Totally public, totally underground.
On Friday, a new anti-Bloods song was posted to the Internet, with lyrics that essentially call for the deaths of Deontae Allen and Fred Watson to be avenged by killing any and every member of a Bloods-affiliated gang in Toledo.
The song, “No Lies,” as of Tuesday at 5:38 p.m., had 6,382 plays, 205 likes, and 59 comments.
*You can listen to the song here. Warning: the language may be offensive to some.
It's not entirely clear who is the artist behind the song.
This concept of diss songs is nothing new in the world of rap and hip-hop. It's not new in Toledo.
You wonder: Does another body hit the streets because another rap song was uploaded to the Web or do the gangs let it slide?
The song was, clearly, produced by someone from either a Crips or Folks gang – based on other social media posts, I'm thinking it's someone from a Southside set (mostly because they shout “I'm from the south!” in the song).
I say “clearly” produced by someone from a Crips or Folks set because of the numerous references to black and blue allegiances and the even more numerous mentions of killing Bloods/Slobs. Slobs, if you didn't know, is a term meant to be disrespectful toward Bloods.
The song in context:
Deontae Allen was shot and killed Oct. 18, 2012, when he was 19 years old.
The Toledo teen was running from his assailant when he was shot once in the torso, officials have said. Limmie Reynolds, III, 20, was also shot during the robbery.
Traquawn Gibson was convicted last year and is serving life in prison for Deontae's death and, in a somewhat-related incident, killing his girlfriend CreJonnia Bell (she knew too much, police said).
Deontae, according to friends and family, was not in a gang, but ran with people who were from southside gangs.
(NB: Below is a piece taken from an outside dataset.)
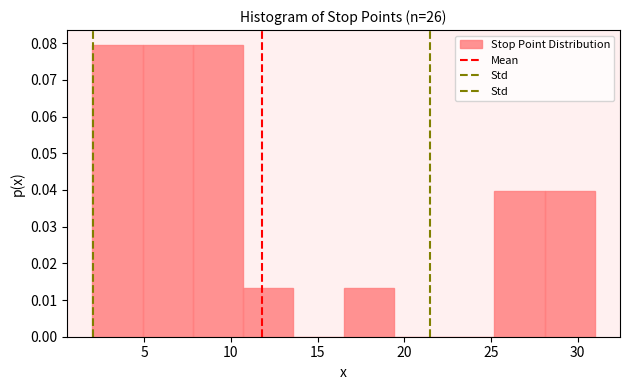

What is the height of the bar covering 4.9 to 7.8 on the x-axis? Neither the bar edges nor the heights are printed on the chart, so give them approximately, as read against the axes.

0.080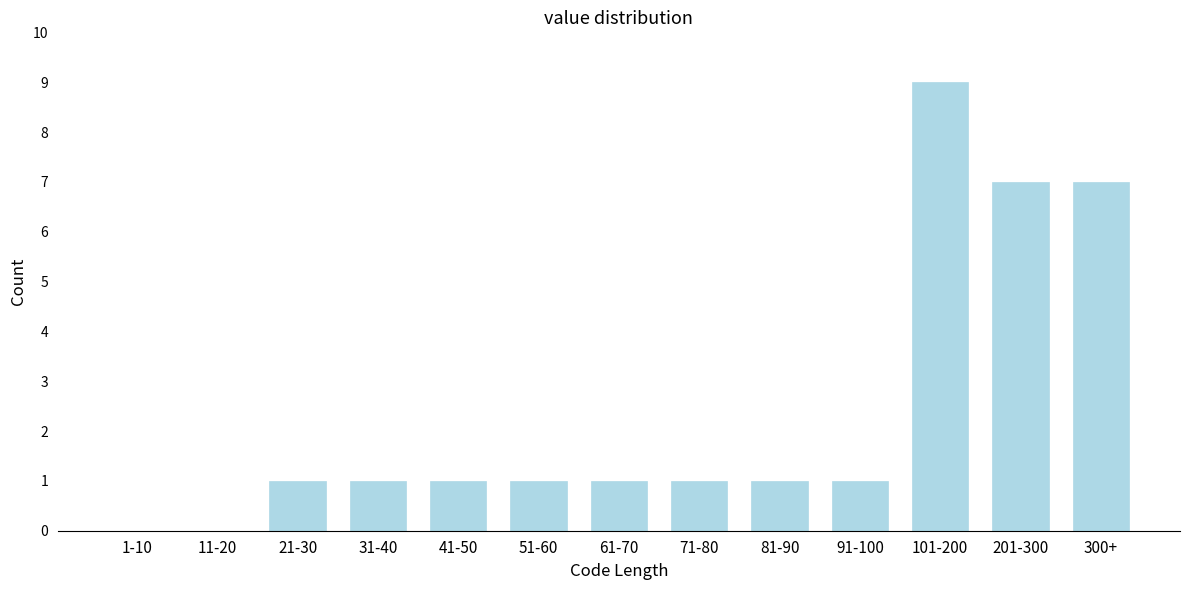

Reading left to right, what are all the values shown in this chart?

1-10=0	11-20=0	21-30=1	31-40=1	41-50=1	51-60=1	61-70=1	71-80=1	81-90=1	91-100=1	101-200=9	201-300=7	300+=7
His older brother, Quincy Allen, is a known gang member, police said.
Gibson is a Manor Boy, a Blood.
Fred Watson, 20, was sitting in a car at Avondale and Brown avenues when he was shot three times in his back on June 16, police said.
Watson was also a known gang member and Quincy Allen's best friend.
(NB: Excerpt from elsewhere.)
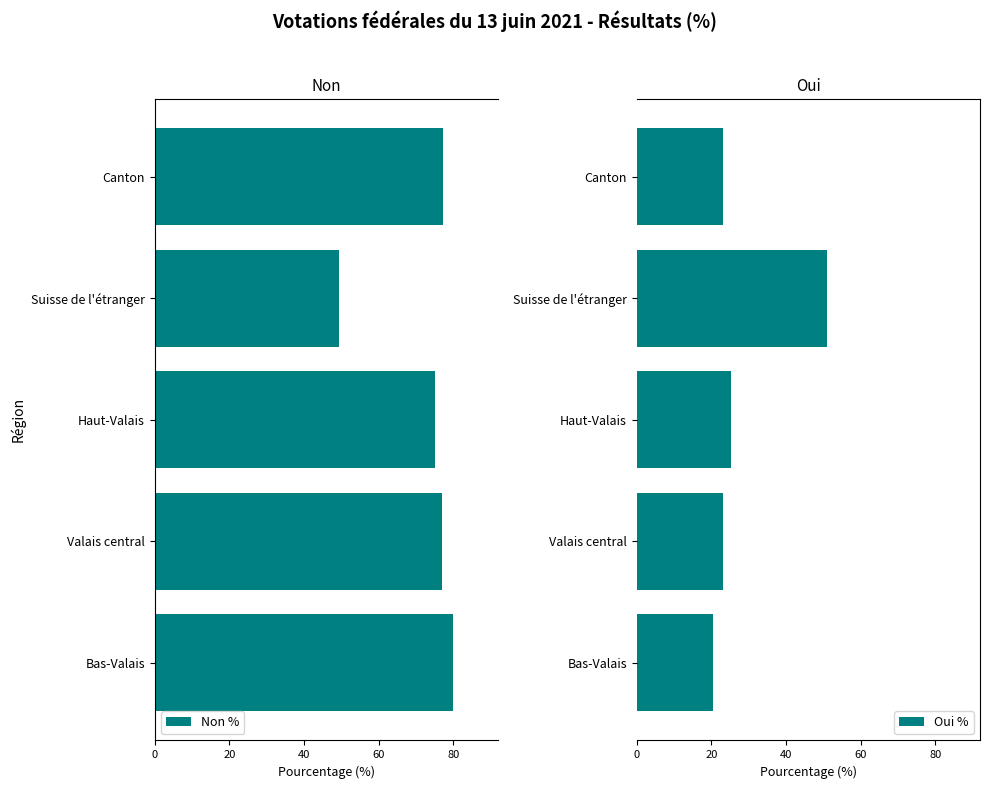

At which label is Oui % closest to 35?

Haut-Valais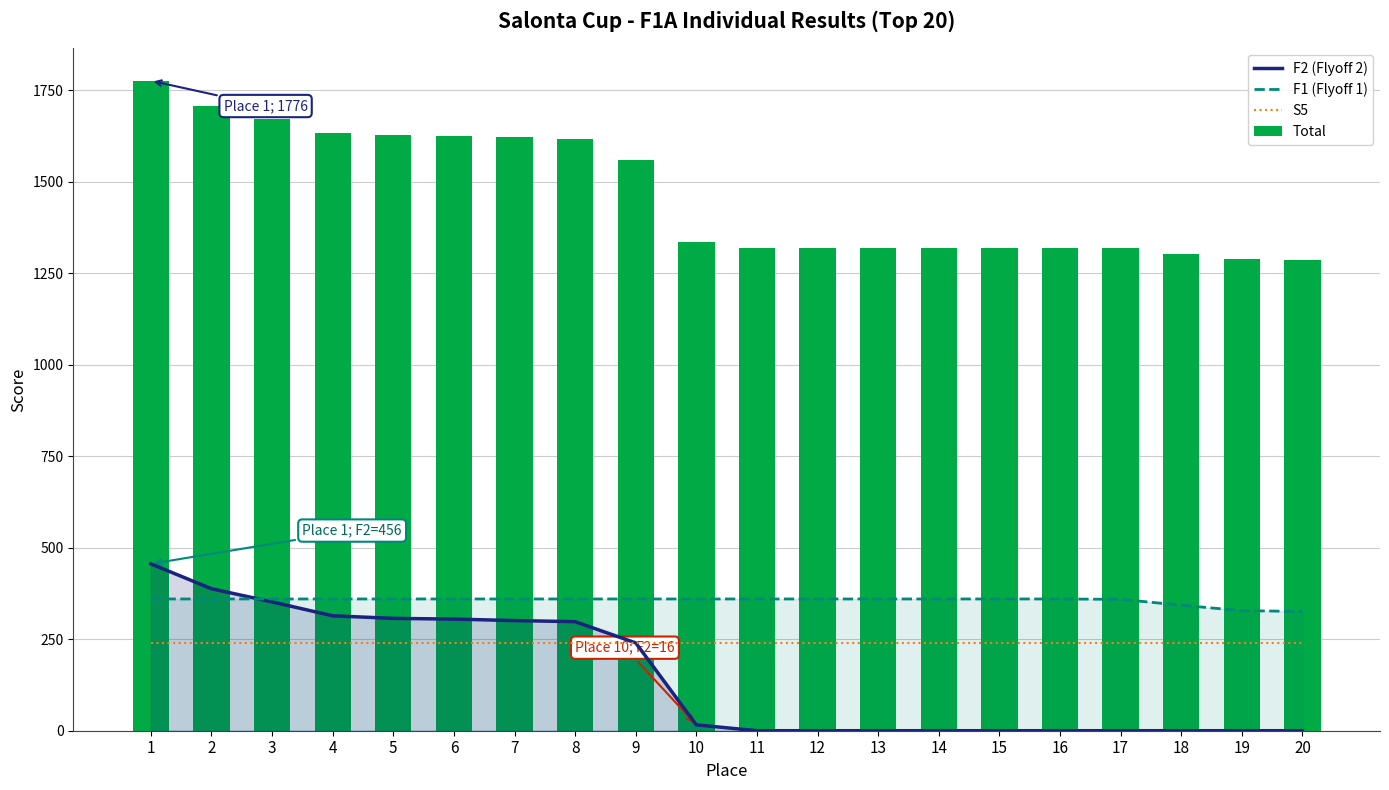

Which series has the widest spread of values?

Total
It's possible, police have said, that Fred was killed because Quincy allegedly shot and killed La'Quan Dunbar, a member of the Manor Boyz.
A tangled web.
No charges have been filed in Fred's death.
What I find to be interesting, interpreted from the song lyrics, is that whoever is behind the rap doesn't seen to know much, if anything, about who is responsible for killing Fred. The assumption is that it's someone from a Bloods gang.
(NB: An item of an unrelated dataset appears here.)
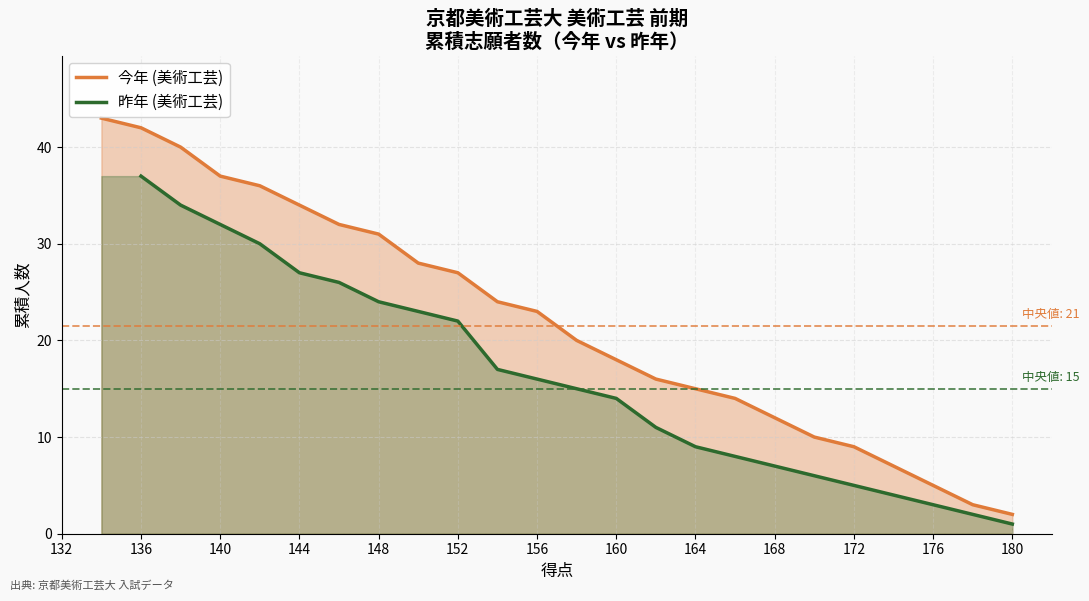

Where is 今年 (美術工芸) nearest to the value 22?

156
“Was it the Stickney? Was it a Head? Was it the [expletive] on the East or was it Bagdad? Was it the [expletive] on the north who claiming Kent Head? I don't even give a [expletive] I want all of 'em dead.”
Each of the gangs there is a Blood Set: Stickney 33, Kent Head, Lil Head, W-B, Bagdad Boyz.
Stickney claims, you guessed it, an area centralized around Stickney Avenue in North Toledo.
Kent Head is a sort of subset of the Manor Boyz, around the Moody Manor and Kent Street off of Bancroft Street.
Lil Heads are based, primarily, in the Smith Park area near Dorr Street and Lawrence Avenue.
The east reference, my best guess is, W-B (Dub-b) or Weilier Boyz from the Weiler Homes.
The Bagdad Boyz is most puzzling to me because, as far as I can tell and from what I hear and see, they're pretty much out of the game or have been “absorbed” by other Blood sets in North Toledo. The gang suffered three big losses to its ranks in the past couple of years.
Hunter was later convicted of involuntary manslaughter, attempted murder, felonious assault, and aggravated robbery, each with gun specifications. He's serving a 32-year sentence.
Days after the Nov. 21, 2011, robbery, Daurin Patton shot and killed Veronica Serrano, 34, and her son, Timothy Blair, 14.
Patton, a Bagdad Boy, is serving two life sentences.
Police are aware of the song, but other than monitor and try to gather information, there isn't much that can be done at this point.
At least one comment on the song – again as of Tuesday evening – was posted by someone in a Bloods gang or with some allegiance to the Bloods.
“[Expletive] THE DKOUGHNUTS AND THE WHOLE SOUTH, SUWOO TO THE BLOODS,” the commenter wrote.
“Doughnuts” is considered to be a disrespectful term to describe Folks. The “DK” would mean “doughnut killer.”